In 2013, we have carried out a research programme delineating the effects of recombinant human erythropoeitin (rhEPO) on the human brain. The performance gain following doping with rhEPO can be explained by the increase in haemoglobin mass and aerobic power, but concurrent effects on brain perfusion and metabolism remain unknown. Healthy subjects underwent cerebral PET and MR scans following low-dose and high-dose erythropoietin. In addition, we tested the effect of recombinant erythropietin on endothelial function and central haemodynamics. One aspect involves the use of a new method, membrane assisted isoform immunoassay (MAIIA), to differentiate erythropoietin isoforms by their posttranslational glycosylation pattern. In other studies, we evaluated the effect of electroconvulsive therapy on the autonomic nervous system in humans by testing the effect of muscarinic receptor blocking agents on the cardiovascular response and vagal-induced secretion of pancreatic polypeptide. We have also continued our studies on effects of anaesthesia on peripheral nerve conduction. In collaboration with the Niels Bohr Institute, studies in healthy subjects assessed the motor axon membrane impairment following median nerve regional anesthesia by lidocaine.

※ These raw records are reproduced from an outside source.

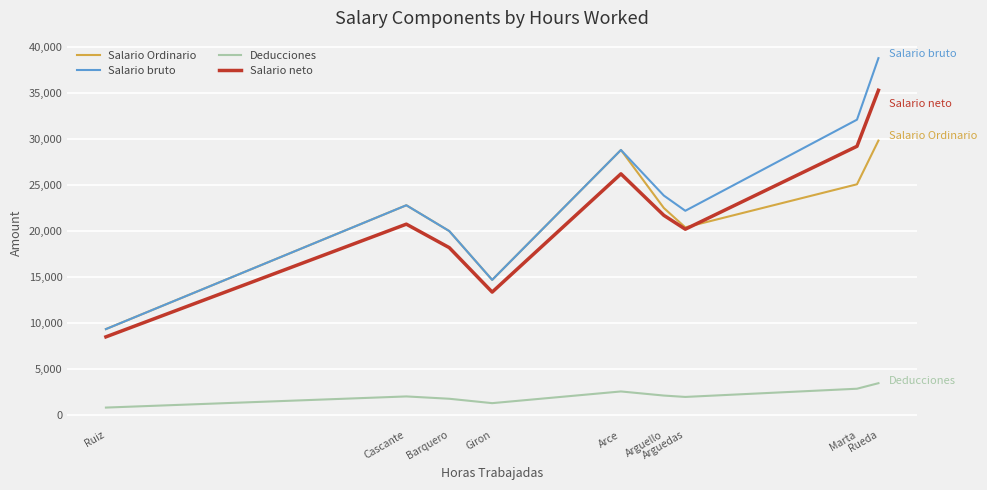

Is it true that Salario Ordinario equals 28800.0 at Arce?

True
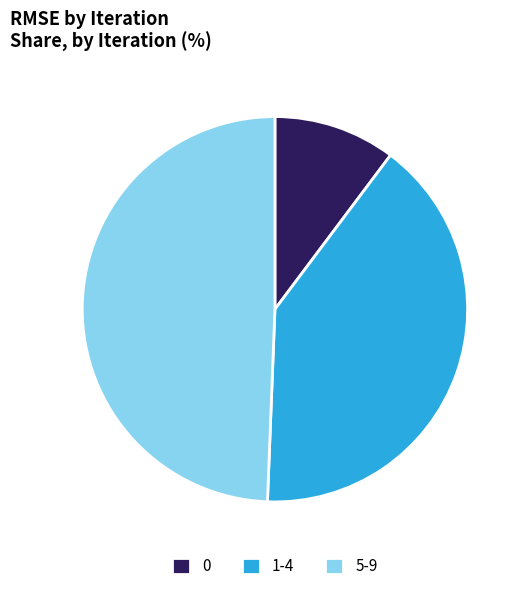

Rank the categories by value from highest to lowest.

5-9, 1-4, 0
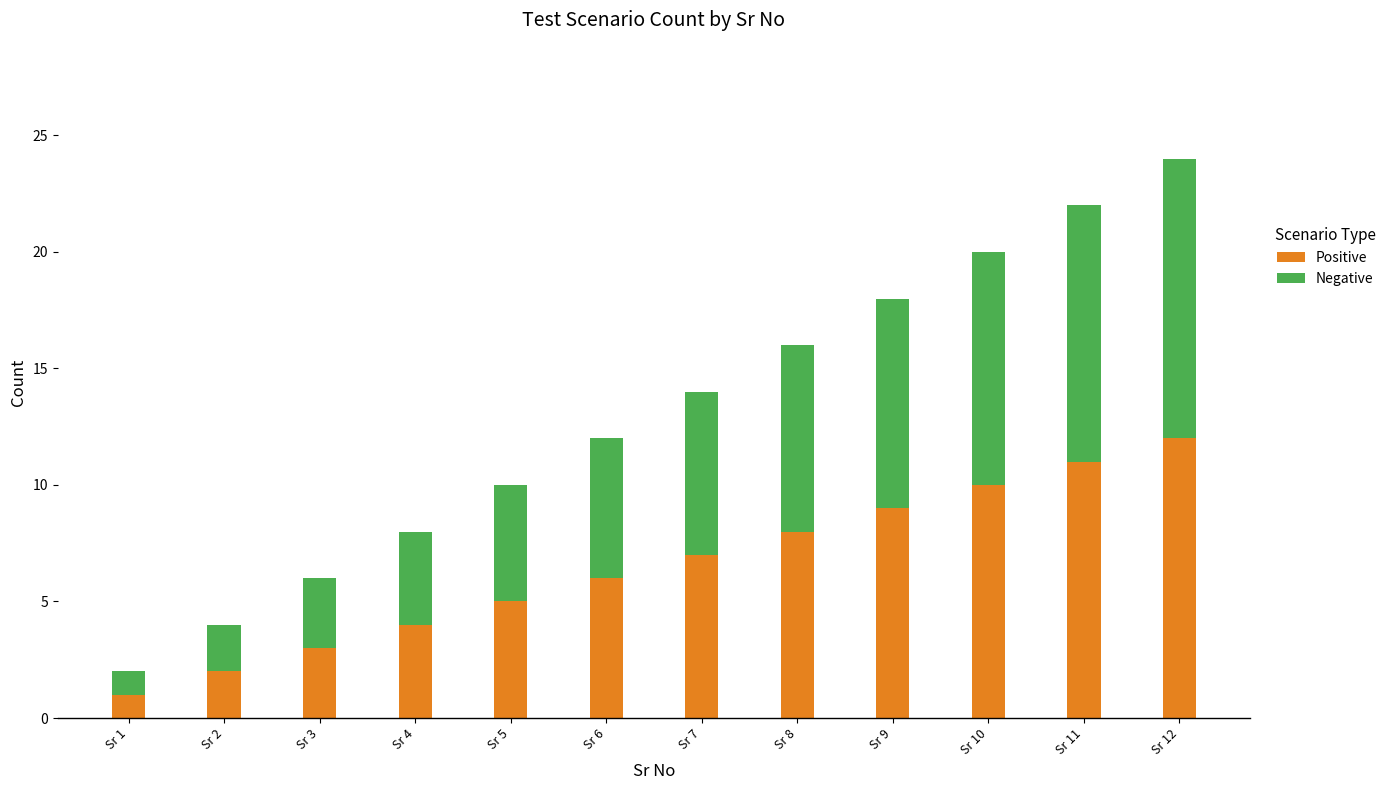

The value of Positive at Sr 3 is 3. True or false?

True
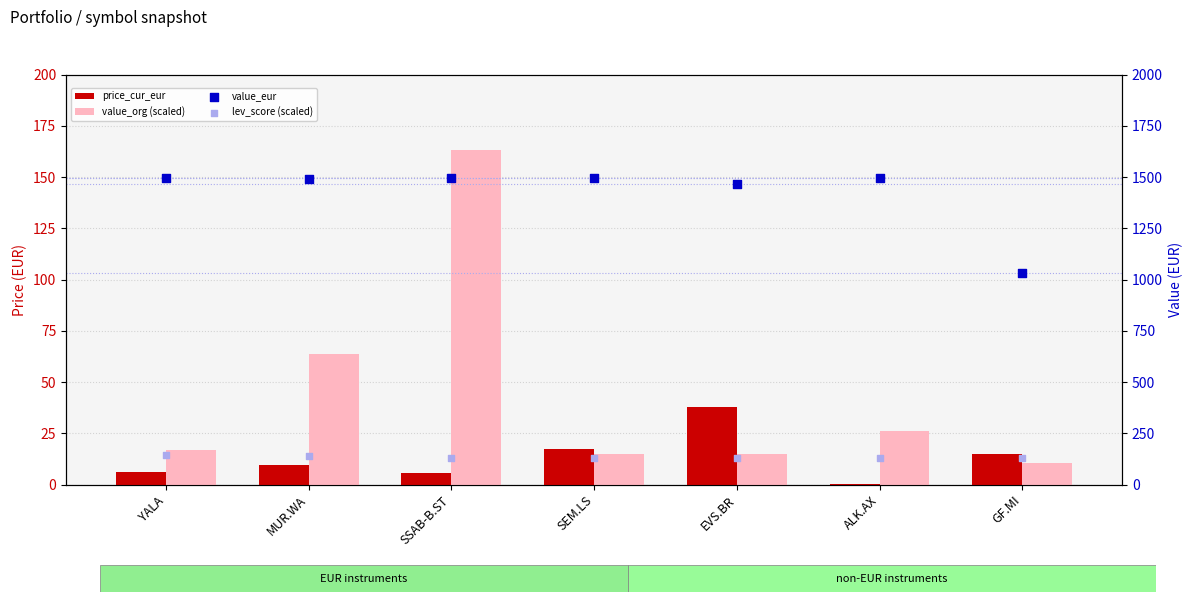

Which series has the largest Y range (max minus min)?

value_eur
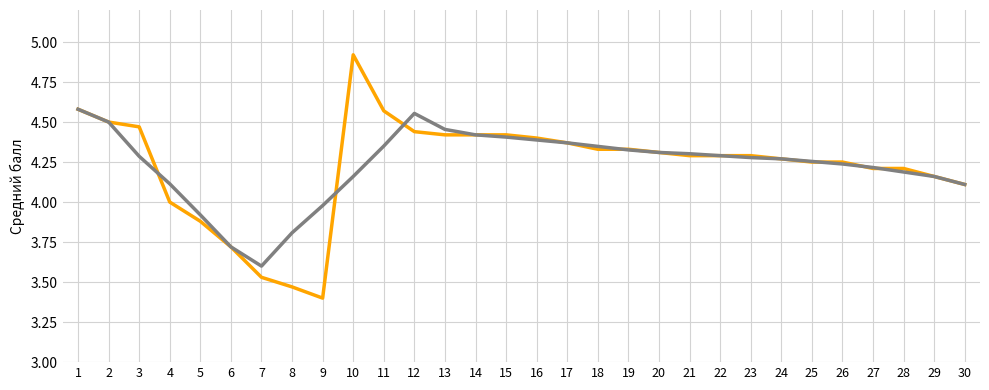

What is the total value across all series at 9?

7.4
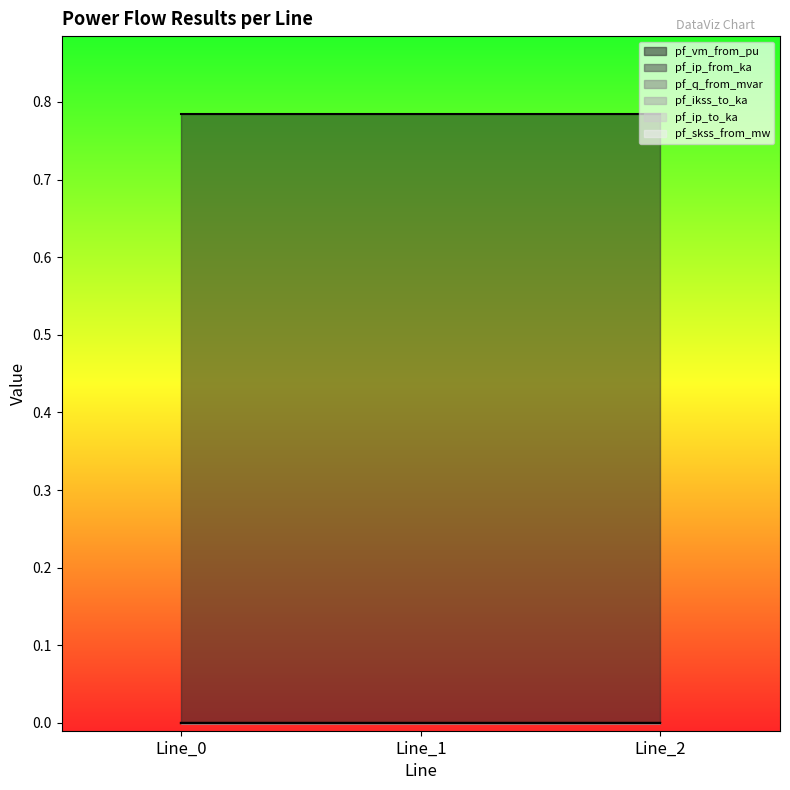

The pf_vm_from_pu series shows 0.3 at Line_2. True or false?

False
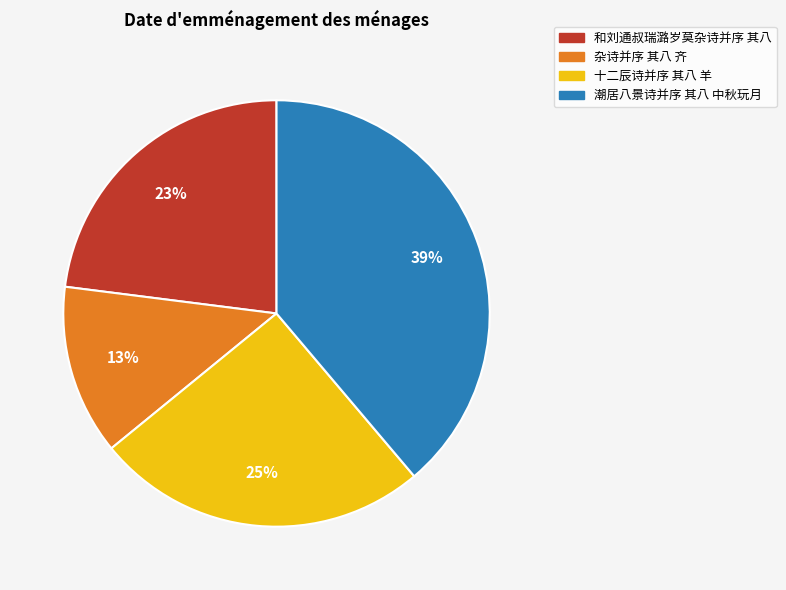

The 潮居八景诗并序 其八 中秋玩月 slice represents 50% of the pie. True or false?

False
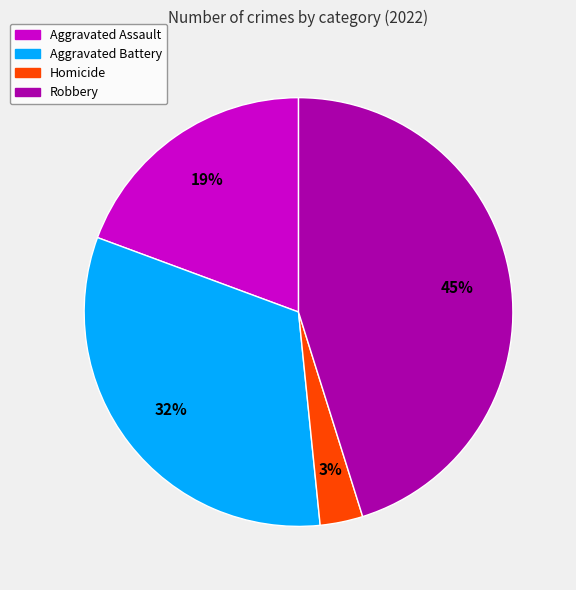

Which has a higher value, Robbery or Homicide?

Robbery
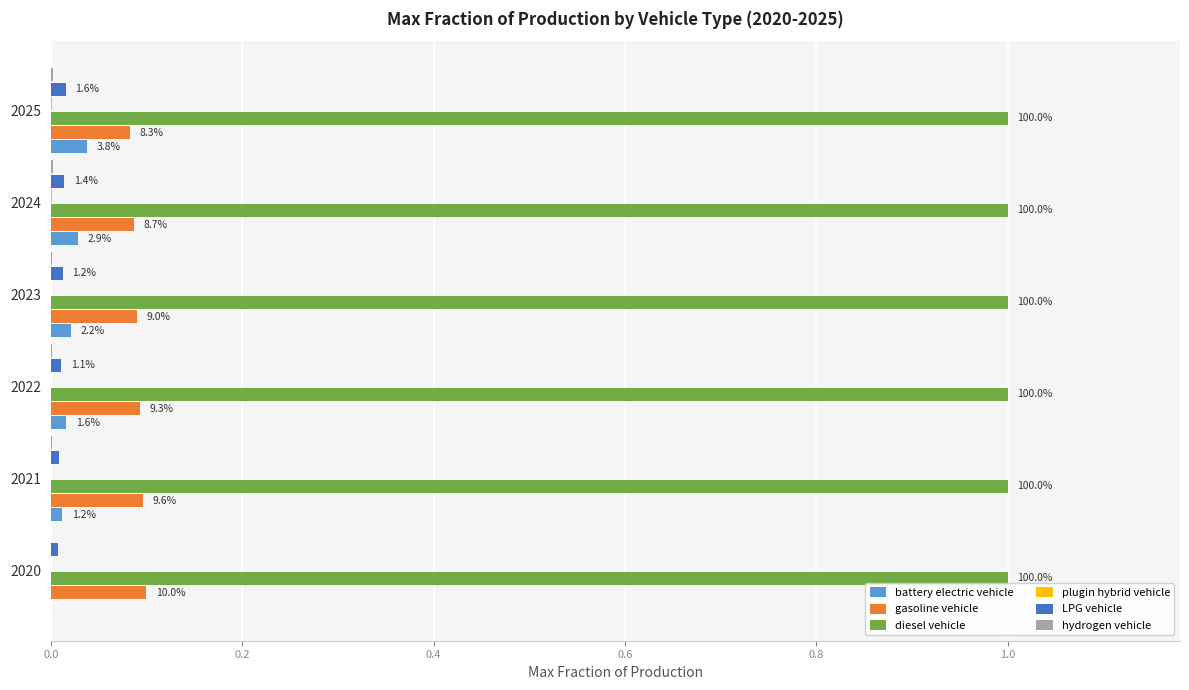

How many bars are there in each group?

6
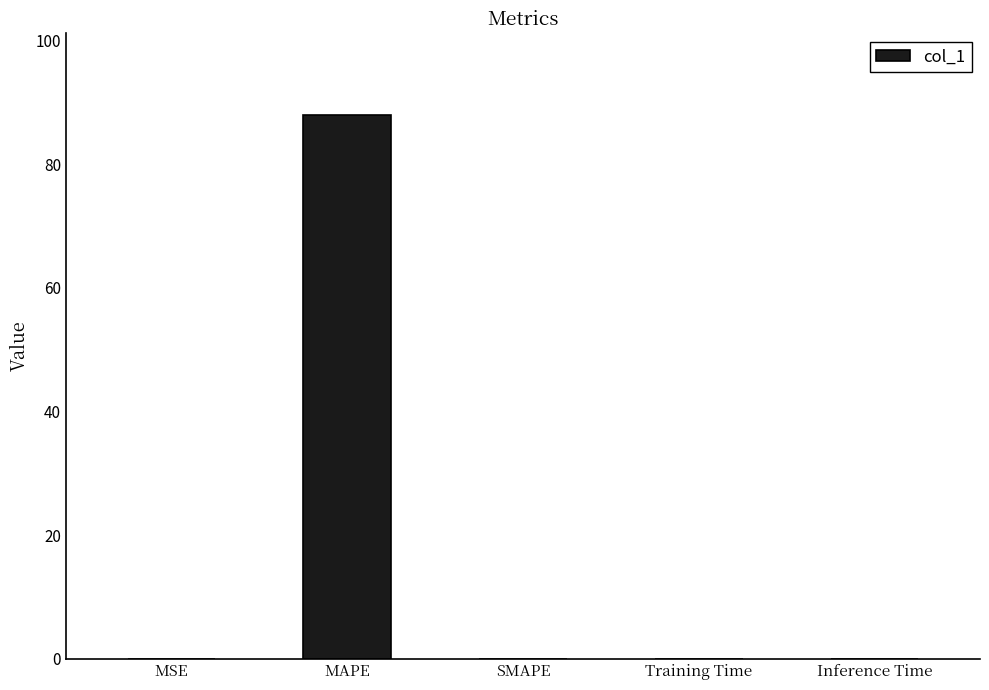

Which category has the highest value across all series?

MAPE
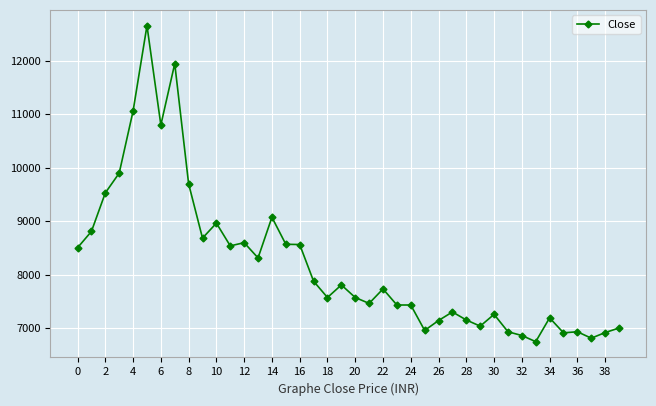

True or false: there are more than 2 points higher than both neighbors.

True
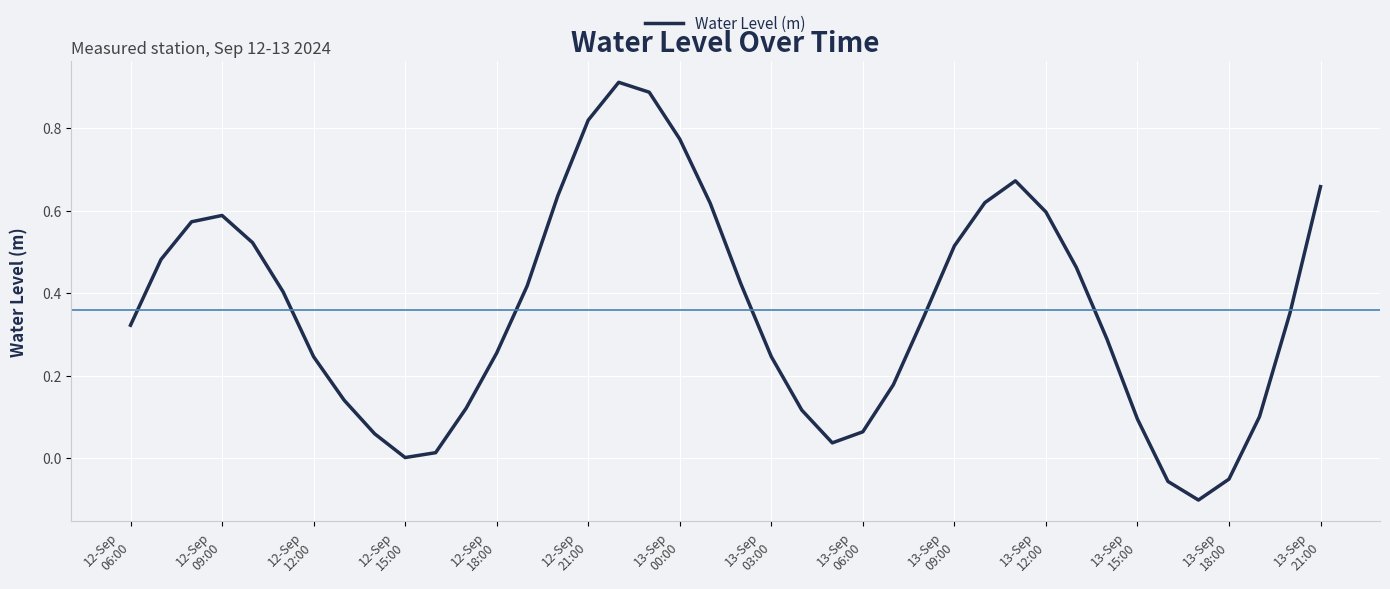

What is the difference between the maximum and minimum values?

1.0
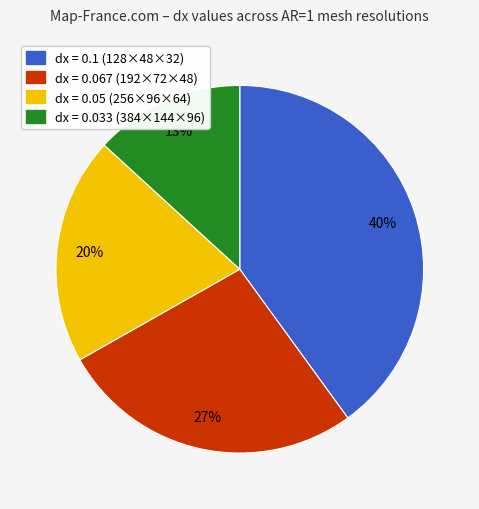

To the nearest percent, what is the average slice percentage?

25%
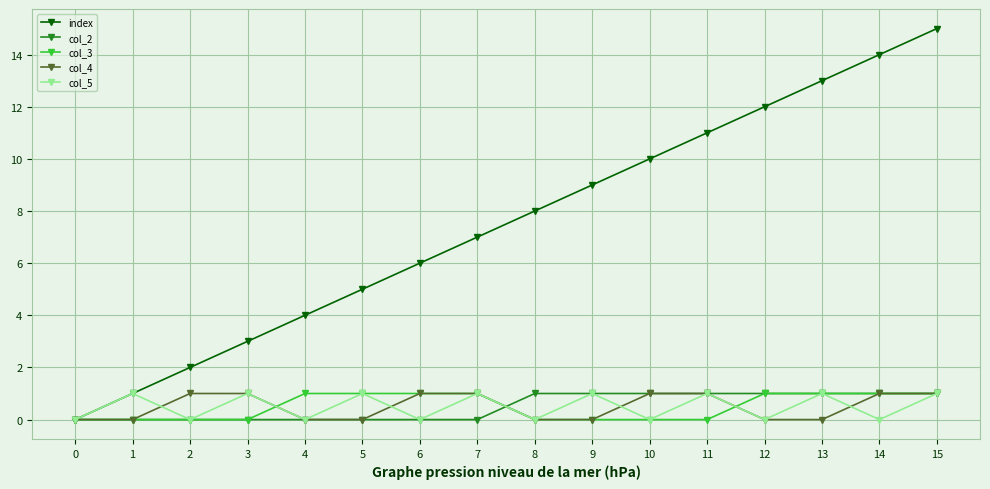

Is it true that col_4 equals 1 at 3?

True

  • Headed by postdoc. Peter Rasmussen and ph.d.-stipendiate Niels Jacob Aachmann-Andersen, the Research Unit in 2013 has completed its project on cerebral effects of recombinant erythropoietin. In a double-blind, cross-over study healthy subjects underwent cerebral PET and MR scans following low-dose and high-dose erythropoietin. In other studies, we tested the effect of recombinant erythropietin on endothelial function and central haemodynamics. One aspect involves the use of a new method, membrane assisted isoform immunoassay (MAIIA), to differentiate erythropoietin isoforms by their posttranslational glycosylation pattern. Data analysis is ongoing.
  • A study in ECT-treated patients has been completed. The study evaluated the effect of electroconvulsive therapy on the autonomic nervous system. In a randomized fasion, we tested the effect of muscarinic receptor blocking agents (atropine and glykopyrron) on the cardiovascular response and vagal-induced secretion of pancreatic polypeptide.
  • Effects of anaesthesia on peripheral nerve conduction may include effects on physical properties of the axonal membrane. In collaboration with the Niels Bohr Institute, studies in healthy subjects assessed the motor axon membrane impairment following median nerve regional anesthesia by lidocaine. A first manuscript is under review.
  • Peripheral arterial tonometry has been used to evaluate endothelial function in patients with subarachnoid hemorrhage and in healthy subjects during hypobaric hypoxia.
  • A research programme regarding the effect of hyperbaric oxygen on cerebral metabolism following CO poisoning has been initiated. The Research Unit supervises the use of intracerebral microdialysis in rodents.
  • Studies of the impact of nitric oxide pathways and their genetic heterogeneity on pathogenesis and pathophysiology in acute subarachnoid hemorrhage (SAH) has been completed. The biobank of the Research Unit, initiated 2005, now comprises DNA and clinical data from about 1500 patients. The studies formed the basis for a ph.d.-thesis presented May 31, 2013, by Dr Jonatan Myrup Staalsoe.
  • Funded by a scholarship to medical student Kristan Lisbjerg, we have initiated a study of changes in endothelial function, endogenous erythropoietin and the renin-angiotensin system induced by catheter-based renal sympathetic denervation in patients with malignant arterial hypertension.
  • Endurance performance highly depends upon adequate increases in cardiac output and oxygen delivery. Interindividual differences in cardiovascular responses to exercise may be caused by genetic variation in the 2-adrenergic receptor encoded by the intronless gene ADRB2. We found that the Gly16Arg polymorphism in ADRB2 by itself, independent of arrangements in haplotypes, contributes to heterogeneity in cardiac output at rest and during incremental exercise. The results add to the understanding of gene-exercise interactions and genetic influence on sports performance.